This study addresses the challenge of limited annotated data and high morphological variability in corneal confocal microscopy (CCM) images for diabetic peripheral neuropathy (DPN), which hinders the development of deep learning–based diagnostic models. To overcome this, the authors propose a multimodal conditional diffusion generative framework based on Weight-Decomposed Low-Rank Adaptation (WDLoRA), which integrates clinical semantic prompts and nerve segmentation masks to guide the synthesis of anatomically plausible, multi-stage DPN CCM images. The method innovatively decouples the magnitude and direction of weight updates to separately model nerve topology and stromal contrast, substantially enhancing image realism and controllability. The generated images achieve state-of-the-art performance with an FID of 5.18 and SSIM of 0.630, and significantly improve downstream tasks—boosting diagnostic accuracy by 2.1% and segmentation performance by 2.2%.

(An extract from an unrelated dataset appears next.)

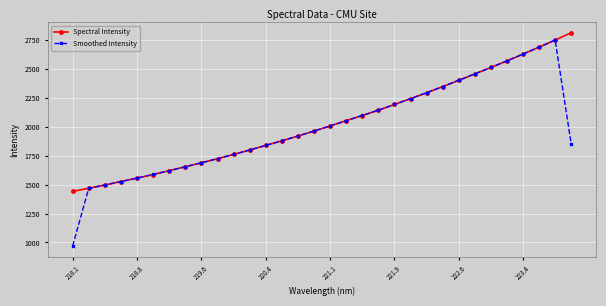

True or false: Smoothed Intensity has more than 0 points higher than both neighbors.

True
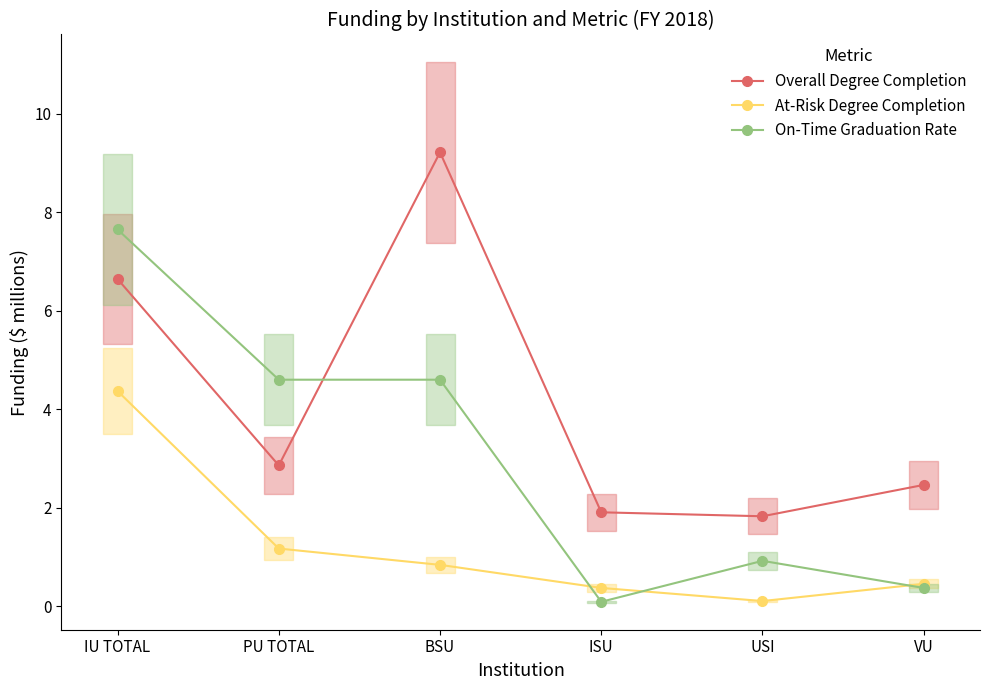

Between which two adjacent categories do On-Time Graduation Rate and At-Risk Degree Completion first intersect?

BSU and ISU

Corneal Confocal Microscopy (CCM) is a sensitive tool for assessing small-fiber damage in Diabetic Peripheral Neuropathy (DPN), yet the development of robust, automated deep learning-based diagnostic models is limited by scarce labelled data and fine-grained variability in corneal nerve morphology. Although Artificial Intelligence (AI)-driven foundation generative models excel at natural image synthesis, they often struggle in medical imaging due to limited domain-specific training, compromising the anatomical fidelity required for clinical analysis. To overcome these limitations, we propose a Weight-Decomposed Low-Rank Adaptation (WDLoRA)-based multimodal generative framework for clinically guided CCM image synthesis. WDLoRA is a parameter-efficient fine-tuning (PEFT) mechanism that decouples magnitude and directional weight updates, enabling foundation generative models to independently learn the orientation (nerve topology) and intensity (stromal contrast) required for medical realism. By jointly conditioning on nerve segmentation masks and disease-specific clinical prompts, the model synthesises anatomically coherent images across the DPN spectrum (Control, T1NoDPN, T1DPN). A comprehensive three-pillar evaluation demonstrates that the proposed framework achieves state-of-the-art visual fidelity (Fr\'echet Inception Distance (FID): 5.18) and structural integrity (Structural Similarity Index Measure (SSIM): 0.630), significantly outperforming GAN and standard diffusion baselines. Crucially, the synthetic images preserve gold-standard clinical biomarkers and are statistically equivalent to real patient data. When used to train automated diagnostic models, the synthetic dataset improves downstream diagnostic accuracy by 2.1% and segmentation performance by 2.2%, validating the framework's potential to alleviate data bottlenecks in medical AI.